> _Texto de origem_
===

Literatura como expressão do sujeito transcendental

      Contra o que chama de Escola do Ressentimento – o conjunto da maioria das leituras feitas em nosso tempo, que despreza todas as hierarquizações, verticalizações, validações e valorizações – o controvertido crítico literário estadunidense Hardold Bloom pretende que haja uma essência, ou um núcleo, para toda a literatura. Identifica-o com o que chama de ''cânome ocidental''. Uma fenomenologia tentaria defender não o cânone de Bloom como essência da literatura, mas o ''sujeito transcendental'', o sujeito husserliano, próximo do cogito cartesiano, como condição de possibilidade e esfera onde se dá o fazer literário. É a solidão radical, de que somos feitos, segundo Ortega y Gasset.

      É possível uma forma de compreensão da literatura como expressão de um eu transcendental, ou seja: da literatura como resultado de uma estrutura a priori, mas que está no mundo, como pensam os fenomenólogos e existencialistas, nunca fora das circunstâncias. Ortega afirma que a vida, como realidade radical, ou seja, como única realidade possível, é condição de possibilidade e circunstância a partir da qual se pode vivenciar qualquer fenômeno, inclusive o metafísico, se ele existir. Segundo Ortega, nada há fora dessa circunstância primeira, a ''minha vida''. Mesmo depois da morte, o eu só a experimentaria, e o que pudesse existir para além dela, se estivesse vivo. Portanto essa realidade radical (com perdão da cacofonia, a vida do ''eu'', ou a ''minha vida'') me acompanhará sempre, se eu existir, e nada pode existir fora dela: claro que nem literatura.

      Esse seria o elemento primordial e verdadeira essência de todo o fazer humano, incluindo a arte. A pré-condição, portanto, para uma produção literária. Todas as vezes que o ser humano está fazendo literatura está fazendo expressão dessa sua estrutura a priori, a ''minha vida''. Também toda vez que está lendo está em contato com algo feito a partir dessa estrutura.

===

> _Listagem recebida_
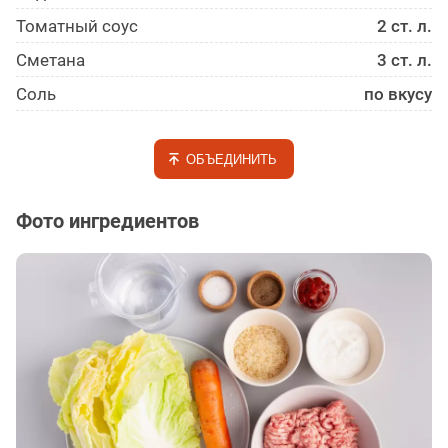
Томатный соус
2 ст. л.
Сметана
3 ст. л.
Соль
по вкусу
ОБЪЕДИНИТЬ
Фото ингредиентов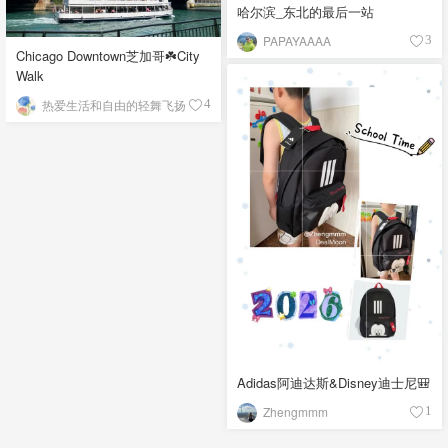
哈尔滨_东北的最后一站
PAPAYAAAA
3
Chicago Downtown芝加哥☘️City
Walk
热爱生活和自由的轻舞飞扬
4
Adidas阿迪达斯&Disney迪士尼🎒
Zhengmmm
1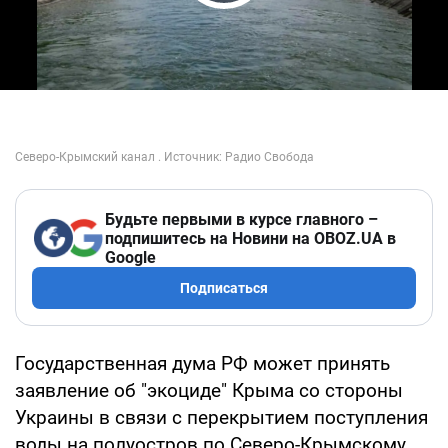
Play Video
Будьте первыми в курсе главного –
подпишитесь на Новини на OBOZ.UA в
Google
Подписаться
Государственная дума РФ может принять
заявление об "экоциде" Крыма со стороны
Украины в связи с перекрытием поступления
воды на полуостров по Северо-Крымскому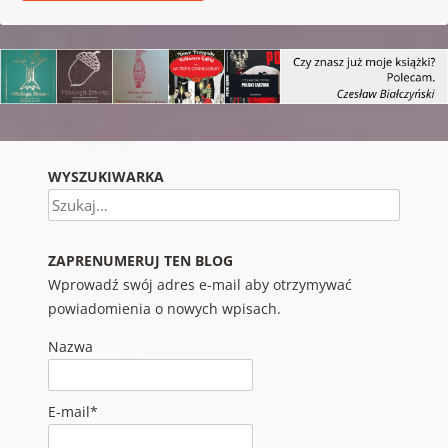
WYSZUKIWARKA
Szukaj
ZAPRENUMERUJ TEN BLOG
Wprowadź swój adres e-mail aby otrzymywać
powiadomienia o nowych wpisach.
Nazwa
E-mail*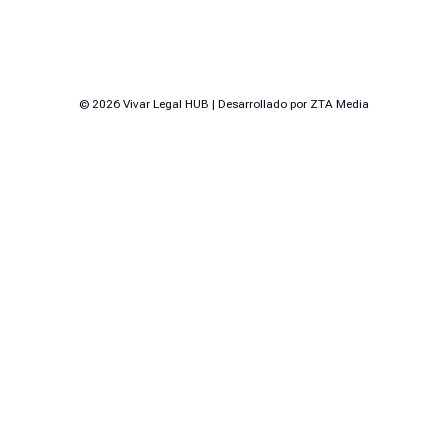
© 2026 Vivar Legal HUB | Desarrollado por ZTA Media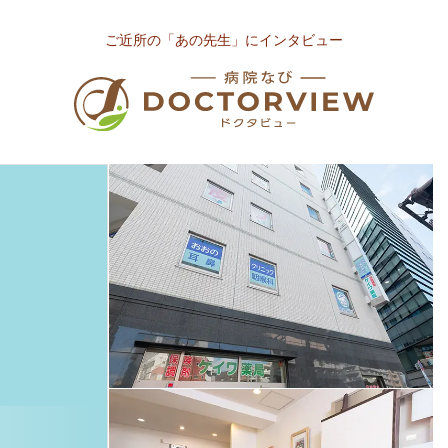
ご近所の「あの先生」にインタビュー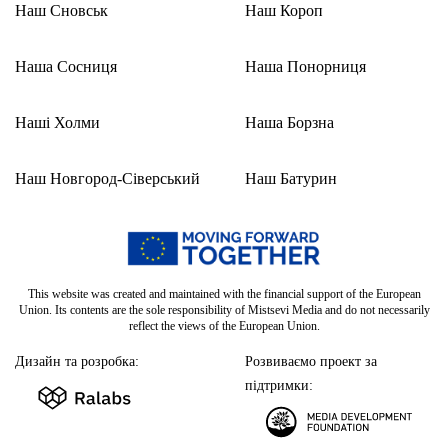
Наш Сновськ
Наш Короп
Наша Сосниця
Наша Понорниця
Наші Холми
Наша Борзна
Наш Новгород-Сіверський
Наш Батурин
This website was created and maintained with the financial support of the European
Union. Its contents are the sole responsibility of Mistsevi Media and do not necessarily
reflect the views of the European Union.
Дизайн та розробка:
Розвиваємо проект за
підтримки: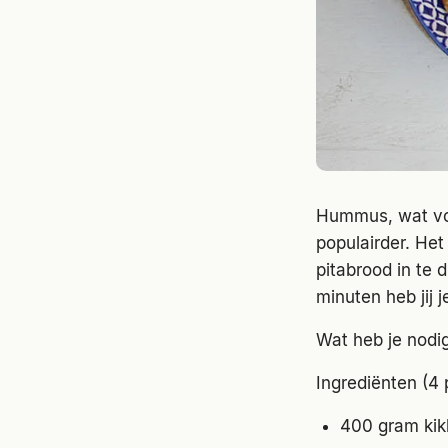
Hummus, wat voor
populairder. Het
pitabrood in te 
minuten heb jij
Wat heb je nodi
Ingrediënten (4 
400 gram kikk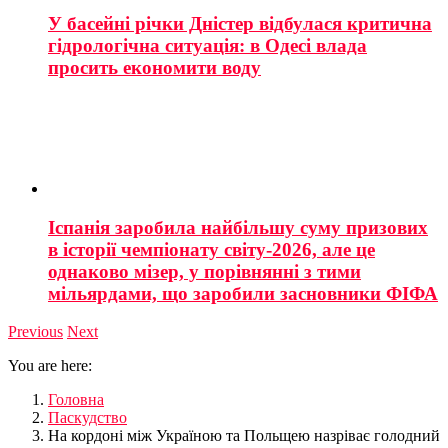
У басейні річки Дністер відбулася критична
гідрологічна ситуація: в Одесі влада
просить економити воду
Іспанія заробила найбільшу суму призових
в історії чемпіонату світу-2026, але це
однаково мізер, у порівнянні з тими
мільярдами, що заробили засновники ФІФА
Previous
Next
You are here:
Головна
Паскудство
На кордоні між Україною та Польщею назріває голодний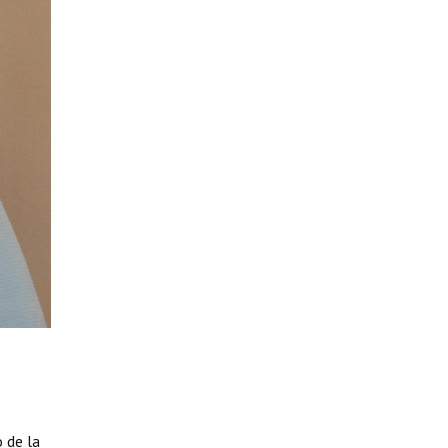
 de la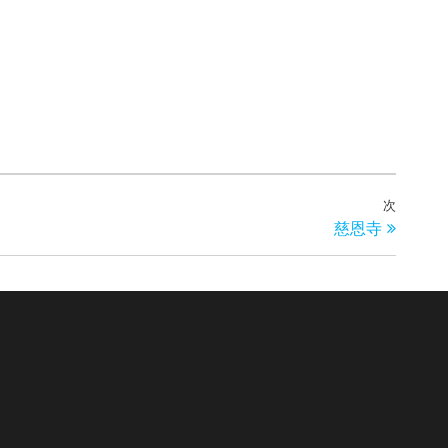
次
次
慈恩寺
の
投
稿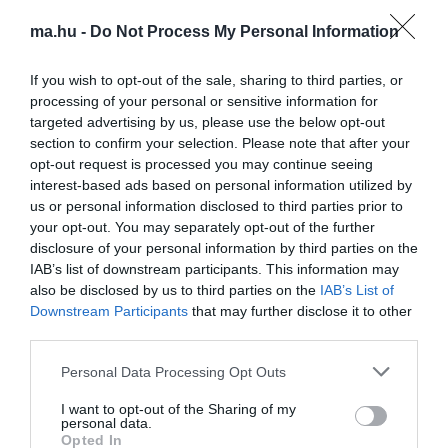
os kampányban.
ma.hu -
Do Not Process My Personal Information
"Gyurcsány akkor is fűt-fát ígért a nyugdíjasoknak, aztán elvett
tőlük egyhavi nyugdíjat. Akkor tizenötször emelték a rezsit, a
If you wish to opt-out of the sale, sharing to third parties, or
duplájára emelték az élelmiszerek áfáját, valamint bevezették az
processing of your personal or sensitive information for
időseknek a vizitdíjat és a kórházi napidíjat. A baloldal programja
targeted advertising by us, please use the below opt-out
ma is ugyanez" - fogalmazott az államtitkár.
section to confirm your selection. Please note that after your
opt-out request is processed you may continue seeing
Zsigó Róbert azt is mondta, a "kijelölt miniszterelnök-jelöltjük"
interest-based ads based on personal information utilized by
minden nap elmondja, hogy a rezsicsökkentés, a 13. havi nyugdíj
us or personal information disclosed to third parties prior to
és az élelmiszerárstop "ostobaság", és szerinte a vizitdíjat és a
kórházi napidíjat nem kellett volna eltörölni.
your opt-out. You may separately opt-out of the further
disclosure of your personal information by third parties on the
Ha a baloldalon múlna, akkor nyugdíjprémium sem lenne, mert a
IAB’s list of downstream participants. This information may
gazdaságpolitikájukkal a gazdasági növekedést is veszélyeztetnék
also be disclosed by us to third parties on the
IAB’s List of
- hangoztatta az államtitkár.
Downstream Participants
that may further disclose it to other
third parties.
Zsigó Róbert szerint Márki-Zay Péter arról is beszélt, hogy a
baloldalnak az a jó, ha minél több idősebb szavazó hal meg a
Please note that this website/app uses one or more Google
Personal Data Processing Opt Outs
járványban, mert azzal szerinte a baloldalnak nagyobb az esélye a
services and may gather and store information including but
hatalomra.
not limited to your visit or usage behaviour. You may click to
I want to opt-out of the Sharing of my
personal data.
grant or deny consent to Google and its third-party tags to
Az államtitkár a Facebookon arra kérte az időseket, ne hagyják,
Opted In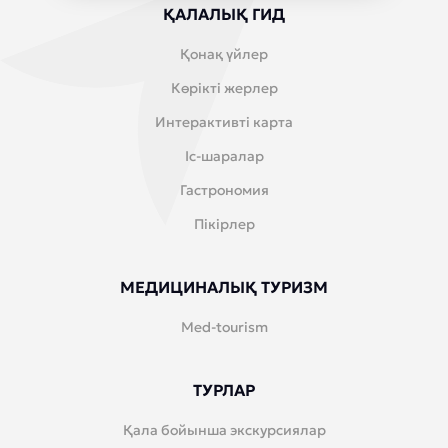
ҚАЛАЛЫҚ ГИД
Қонақ үйлер
Көрікті жерлер
Интерактивті карта
Іс-шаралар
Гастрономия
Пікірлер
МЕДИЦИНАЛЫҚ ТУРИЗМ
Med-tourism
ТУРЛАР
Қала бойынша экскурсиялар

===

> _Sua tarefa 1_
Reproduza sem nenhuma alteração o trecho do texto de origem que vai de "Contra o que" até "Ortega y Gasset.".
> _Sua tarefa 2_
Responda com base no texto de origem:
(a) Que nome o crítico Bloom dá ao conjunto da maioria das leituras feitas em nosso tempo?
(b) Segundo Ortega y Gasset, de que somos feitos?
(c) Segundo Ortega, qual é a circunstância primeira fora da qual nada há?

> _Sua resposta 1_
Contra o que chama de Escola do Ressentimento – o conjunto da maioria das leituras feitas em nosso tempo, que despreza todas as hierarquizações, verticalizações, validações e valorizações – o controvertido crítico literário estadunidense Hardold Bloom pretende que haja uma essência, ou um núcleo, para toda a literatura. Identifica-o com o que chama de ''cânome ocidental''. Uma fenomenologia tentaria defender não o cânone de Bloom como essência da literatura, mas o ''sujeito transcendental'', o sujeito husserliano, próximo do cogito cartesiano, como condição de possibilidade e esfera onde se dá o fazer literário. É a solidão radical, de que somos feitos, segundo Ortega y Gasset.

> _Sua resposta 2_
(a) Escola do Ressentimento.
(b) Da solidão radical.
(c) A "minha vida".